Le dichiarazioni arrivano un giorno dopo che l'Iran ha inviato la sua contro-risposta alla proposta di pace statunitense attraverso mediatori pachistani, escludendo qualsiasi discussione sull'arricchimento dell'uranio, condizione che Washington considera innegociabile.

Trump ha descritto lo stato militare iraniano come devastato: «La loro armata è morta. Avevano 159 navi. Ora non ne hanno nessuna, tranne le piccole motoscafi che eliminiamo a ritmo di otto al giorno. Non hanno aviazione, non hanno difesa aerea, non hanno radar».

Il mandatario ha anche sottolineato che i leader iraniani «di primo livello, secondo livello e metà del terzo livello sono stati eliminati», e che nonostante ciò l'Iran torna a negoziare con proposte che ha definito «stupide»: «Nessuno le accetterebbe, anche se Obama le avesse accettate. Biden le avrebbe accettate».

Il fulcro della posizione statunitense è categorico: l'Iran non può possedere un'arma nucleare. «Se ce l'avessero, il Medio Oriente scomparirebbe, Israele scomparirebbe, e probabilmente l'Europa sarebbe la prossima», ha avvertito Trump.

Il conflitto è scoppiato il 28 febbraio 2026 con il lancio dell'Operazione Epic Fury, un attacco congiunto tra gli Stati Uniti e Israele che ha eliminato il leader supremo Alí Jamenei e distrutto gran parte delle infrastrutture militari iraniane.

Tras 38 giorni di ostilità, è stato raggiunto un cessate il fuoco l'8 aprile, mediato dal Pakistan e condizionato alla riapertura dello Stretto di Hormuz.
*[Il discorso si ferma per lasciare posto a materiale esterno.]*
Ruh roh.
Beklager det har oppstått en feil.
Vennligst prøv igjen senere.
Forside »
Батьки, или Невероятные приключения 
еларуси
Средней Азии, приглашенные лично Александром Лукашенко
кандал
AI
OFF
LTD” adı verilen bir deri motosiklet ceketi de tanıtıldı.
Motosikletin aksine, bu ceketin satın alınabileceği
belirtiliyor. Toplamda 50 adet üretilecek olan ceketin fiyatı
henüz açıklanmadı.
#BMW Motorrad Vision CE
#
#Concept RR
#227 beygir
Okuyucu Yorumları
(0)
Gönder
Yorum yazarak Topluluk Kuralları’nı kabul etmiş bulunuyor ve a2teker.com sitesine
Tuttavia, i negoziati successivi hanno fallito in modo ripetuto. Il primo round a Islamabad, guidato dal vicepresidente JD Vance, Steve Witkoff e Jared Kushner, è collassato dopo 21 ore a causa di posizioni inconciliabili: gli Stati Uniti hanno richiesto il disassemblaggio totale del programma nucleare e una moratoria di 20 anni nel'arricchimento dell'uranio; l'Iran ha proposto una pausa di cinque anni e richiede 270.000 milioni di dollari in risarcimenti di guerra.
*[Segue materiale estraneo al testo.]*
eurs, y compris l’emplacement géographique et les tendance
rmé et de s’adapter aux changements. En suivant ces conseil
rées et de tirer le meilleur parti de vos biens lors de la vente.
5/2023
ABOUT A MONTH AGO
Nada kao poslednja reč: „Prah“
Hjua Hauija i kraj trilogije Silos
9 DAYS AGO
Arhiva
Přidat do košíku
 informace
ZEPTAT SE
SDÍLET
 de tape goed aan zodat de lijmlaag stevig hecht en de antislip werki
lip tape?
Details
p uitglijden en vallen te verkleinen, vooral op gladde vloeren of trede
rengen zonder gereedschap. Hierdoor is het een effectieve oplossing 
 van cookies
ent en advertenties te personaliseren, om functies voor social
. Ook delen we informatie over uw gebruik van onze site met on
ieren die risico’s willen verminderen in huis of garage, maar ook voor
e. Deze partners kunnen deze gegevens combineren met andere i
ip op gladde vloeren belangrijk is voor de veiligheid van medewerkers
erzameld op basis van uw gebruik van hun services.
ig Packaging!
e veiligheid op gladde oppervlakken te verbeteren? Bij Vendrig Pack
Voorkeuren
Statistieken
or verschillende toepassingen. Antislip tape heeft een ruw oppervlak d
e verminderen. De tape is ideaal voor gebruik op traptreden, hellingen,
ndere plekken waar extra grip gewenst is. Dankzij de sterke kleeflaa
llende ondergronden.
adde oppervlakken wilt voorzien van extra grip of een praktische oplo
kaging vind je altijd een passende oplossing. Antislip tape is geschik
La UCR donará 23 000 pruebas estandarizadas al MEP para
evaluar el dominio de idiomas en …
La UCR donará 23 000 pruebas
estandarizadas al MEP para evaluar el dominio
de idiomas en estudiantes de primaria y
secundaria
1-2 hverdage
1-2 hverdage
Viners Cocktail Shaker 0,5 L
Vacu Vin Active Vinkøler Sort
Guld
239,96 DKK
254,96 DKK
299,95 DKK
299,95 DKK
Il 6 maggio, gli Stati Uniti hanno presentato un memorandum di una pagina con 14 punti che includevano la moratoria nucleare, il sollevamento delle sanzioni e l'apertura dello Stretto di Hormuz. La risposta iraniana è arrivata il 10 maggio e è stata immediatamente respinta.

Trump ha anche accennato alle proteste interne in Iran, affermando che il regime ha ucciso 42.000 manifestanti disarmati negli ultimi due mesi. Tuttavia, il numero esatto non è stato ufficialmente confermato.

Riguardo al programma nucleare, Trump ha rivelato che il sito iraniano è stato talmente distrutto dai bombardamenti che «solo uno o due paesi al mondo potrebbero estrarre» il materiale risultante: «Tu e la Cina siete gli unici due paesi al mondo che potrebbero farlo».

Trump ha anche ricordato che è stato lui a porre fine all'accordo nucleare JCPOA firmato da Barack Obama, che ha definito «il peggior accordo nella storia della difesa del nostro Paese», e che avrebbe consentito all'Iran di ottenere un'arma nucleare in pochi anni.

«L'Iran non può avere un'arma nucleare, e non l'avrà. Questo è durato 47 anni. Altri presidenti e leader con il potere di agire avrebbero dovuto farlo, ma non lo hanno fatto», ha concluso Trump.